My german shepherd likes to chase our cat-once again she has hurt her foot- is it safe to give her tylenol or asprin to help with the sprain or do I have to take her to the vet again for it?
Often the biggest problem is THE DOSE.
If I were you I would call my veterinarian, but I did find this on another site. Good luck Homer
Acetaminophen (Tylenol™) safety in dogs and cats
Question: Hi Dr Mike:
I have a question about Acetaminophen (Tylenol™). The
Receptionist at our local veterinarian told us that in case of fever, it was ok to give our dogs
a Tylenol™ and NOT to give them ASPIRIN, or IBUPROFEN.
According to the AVMA Pet Poison Guide ratings scale, it appears
to me that the Acetaminophen (Tylenol™) is more dangerous then the ASPIRIN, or
IBUPROFEN. Is this true or am I misunderstanding what I am reading or was
this by chance a misprint?
What would you recommend be given to a dog in case of a fever
ASPIRIN, IBUPROFEN, Acetaminophen (Tylenol™) or something else?
Thank you for your time. I hope to hear from you soon, David
Based on reactions in our canine patients, this is the ranking I would give
these medications: safest = acetaminophen (Tylenol tm), also safe =
aspirin, less safe = ibuprofen (Advil tm, Motrin Rx). However, this is
the ranking that I would give them based on the reports in the literature
and factoring in the likelihood of a bad reaction causing death: safest =
aspirin, also safe but less so = acetaminophen and less safe = ibuprofen.
The reason for these rankings include these things. Aspirin is reasonably
likely to cause gastric ulcers, which can be life threatening if ignored
but which respond to withdrawal of the medication. Acetaminophen doesn't
seem to cause ulcers but there are uncommon reactions to it in which liver
failure occurs and this may not respond to therapy, so death is a
possibility. Ibuprofen is very likely to cause ulcers, with 100% of dogs
developing ulcers with the use of ibuprofen in at least one study. On the
other hand, lots of my clients come in and tell me "I gave my dog an
ibuprofen last night" and I have only had to treat one or two cases of
ulcers and I can't recall a dog dying from this medication, yet.
My personal preference for pain and fever in dogs is aspirin but we do warn
our clients to discontinue the medication if the dog stops eating and to
call us or come in for a recheck if that happens.
In cats the situation is different. Acetaminophen is very toxic to cats and
this medication should simply never be used to treat a cat.
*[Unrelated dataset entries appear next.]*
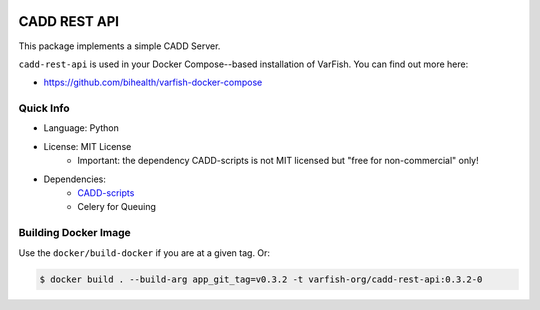 .. image:: https://app.codacy.com/project/badge/Grade/f47216cf5a4349acbb9baf5ca1c91329
    :target: https://www.codacy.com/gh/bihealth/cadd-rest-api/dashboard?utm_source=github.com&amp;utm_medium=referral&amp;utm_content=bihealth/cadd-rest-api&amp;utm_campaign=Badge_Grade
.. image:: https://app.codacy.com/project/badge/Coverage/f47216cf5a4349acbb9baf5ca1c91329
    :target: https://www.codacy.com/gh/bihealth/cadd-rest-api/dashboard?utm_source=github.com&amp;utm_medium=referral&amp;utm_content=bihealth/cadd-rest-api&amp;utm_campaign=Badge_Coverage
.. image:: https://img.shields.io/badge/License-MIT-green.svg
    :target: https://opensource.org/licenses/MIT

=============
CADD REST API
=============

This package implements a simple CADD Server.

``cadd-rest-api`` is used in your Docker Compose--based installation of VarFish.
You can find out more here:

- https://github.com/bihealth/varfish-docker-compose

----------
Quick Info
----------

- Language: Python
- License: MIT License
    - Important: the dependency CADD-scripts is not MIT licensed but "free for non-commercial" only!
- Dependencies:
    - `CADD-scripts <https://github.com/kircherlab/CADD-scripts>`__
    - Celery for Queuing

---------------------
Building Docker Image
---------------------

Use the ``docker/build-docker`` if you are at a given tag.
Or:

.. code-block:: bash

    $ docker build . --build-arg app_git_tag=v0.3.2 -t varfish-org/cadd-rest-api:0.3.2-0
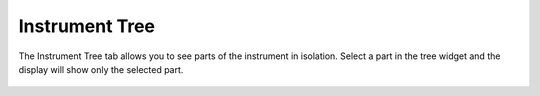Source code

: .. _05_instrument_tree:

===============
Instrument Tree 
===============


The Instrument Tree tab allows you to see parts of the instrument in
isolation. Select a part in the tree widget and the display will show
only the selected part.

.. figure:: /images/InstrumentTree.png
   :alt: InstrumentTree.png
   :align: center
   :width: 900px

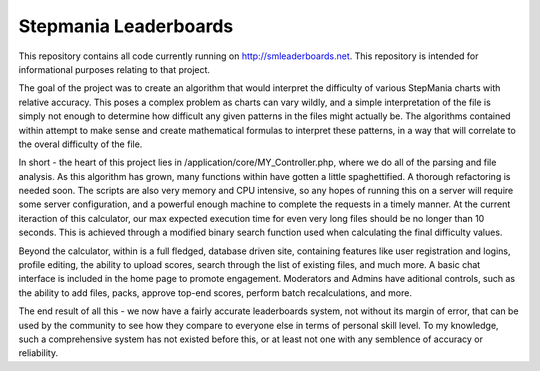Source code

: ######################
Stepmania Leaderboards
######################

This repository contains all code currently running on http://smleaderboards.net. This repository is intended for informational purposes relating to that project.

The goal of the project was to create an algorithm that would interpret the difficulty of various StepMania charts with relative accuracy. This poses a complex problem as charts can vary wildly, and a simple interpretation of the file is simply not enough to determine how difficult any given patterns in the files might actually be. The algorithms contained within attempt to make sense and create mathematical formulas to interpret these patterns, in a way that will correlate to the overal difficulty of the file.

In short - the heart of this project lies in /application/core/MY_Controller.php, where we do all of the parsing and file analysis. As this algorithm has grown, many functions within have gotten a little spaghettified. A thorough refactoring is needed soon. The scripts are also very memory and CPU intensive, so any hopes of running this on a server will require some server configuration, and a powerful enough machine to complete the requests in a timely manner. At the current iteraction of this calculator, our max expected execution time for even very long files should be no longer than 10 seconds. This is achieved through a modified binary search function used when calculating the final difficulty values.

Beyond the calculator, within is a full fledged, database driven site, containing features like user registration and logins, profile editing, the ability to upload scores, search through the list of existing files, and much more. A basic chat interface is included in the home page to promote engagement. Moderators and Admins have aditional controls, such as the ability to add files, packs, approve top-end scores, perform batch recalculations, and more. 

The end result of all this - we now have a fairly accurate leaderboards system, not without its margin of error, that can be used by the community to see how they compare to everyone else in terms of personal skill level. To my knowledge, such a comprehensive system has not existed before this, or at least not one with any semblence of accuracy or reliability.

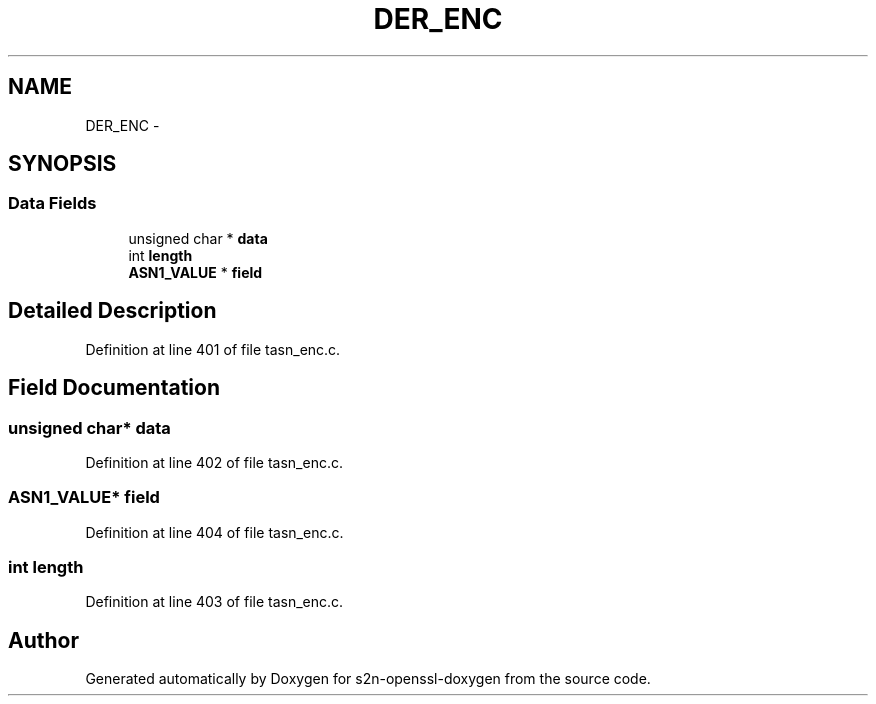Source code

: .TH "DER_ENC" 3 "Thu Jun 30 2016" "s2n-openssl-doxygen" \" -*- nroff -*-
.ad l
.nh
.SH NAME
DER_ENC \- 
.SH SYNOPSIS
.br
.PP
.SS "Data Fields"

.in +1c
.ti -1c
.RI "unsigned char * \fBdata\fP"
.br
.ti -1c
.RI "int \fBlength\fP"
.br
.ti -1c
.RI "\fBASN1_VALUE\fP * \fBfield\fP"
.br
.in -1c
.SH "Detailed Description"
.PP 
Definition at line 401 of file tasn_enc\&.c\&.
.SH "Field Documentation"
.PP 
.SS "unsigned char* data"

.PP
Definition at line 402 of file tasn_enc\&.c\&.
.SS "\fBASN1_VALUE\fP* field"

.PP
Definition at line 404 of file tasn_enc\&.c\&.
.SS "int length"

.PP
Definition at line 403 of file tasn_enc\&.c\&.

.SH "Author"
.PP 
Generated automatically by Doxygen for s2n-openssl-doxygen from the source code\&.
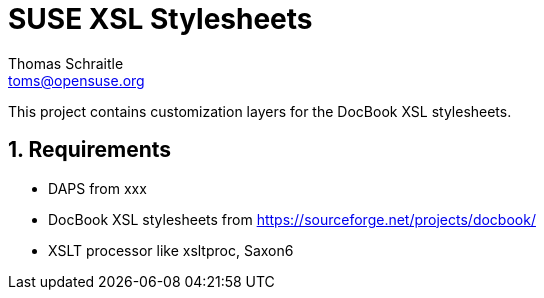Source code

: SUSE XSL Stylesheets
====================
Thomas Schraitle <toms@opensuse.org>

:numbered:
:website: https://github.com/openSUSE/suse-xsl

This project contains customization layers for the DocBook XSL stylesheets.


Requirements
------------

* DAPS from xxx
* DocBook XSL stylesheets from https://sourceforge.net/projects/docbook/
* XSLT processor like xsltproc, Saxon6

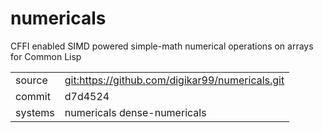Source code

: * numericals

CFFI enabled SIMD powered simple-math numerical operations on arrays
for Common Lisp

|---------+-------------------------------------------------|
| source  | git:https://github.com/digikar99/numericals.git |
| commit  | d7d4524                                         |
| systems | numericals dense-numericals                     |
|---------+-------------------------------------------------|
Aspirin has a
long half life in cats, at least 24 to 48 hours, so it will reach toxic
levels pretty quickly if it is given more frequently than once every 48
hours and the dosage is 10mg/lb so a baby aspirin (81mg) is a much more
appropriate dosage for a cat than an adult aspirin. I have not seen much
information on ibuprofen and cats but it is a good idea to avoid all
non-steroidal anti-inflammatory medications in cats, at least until one of
them does prove to be safe in someone's clinical trials.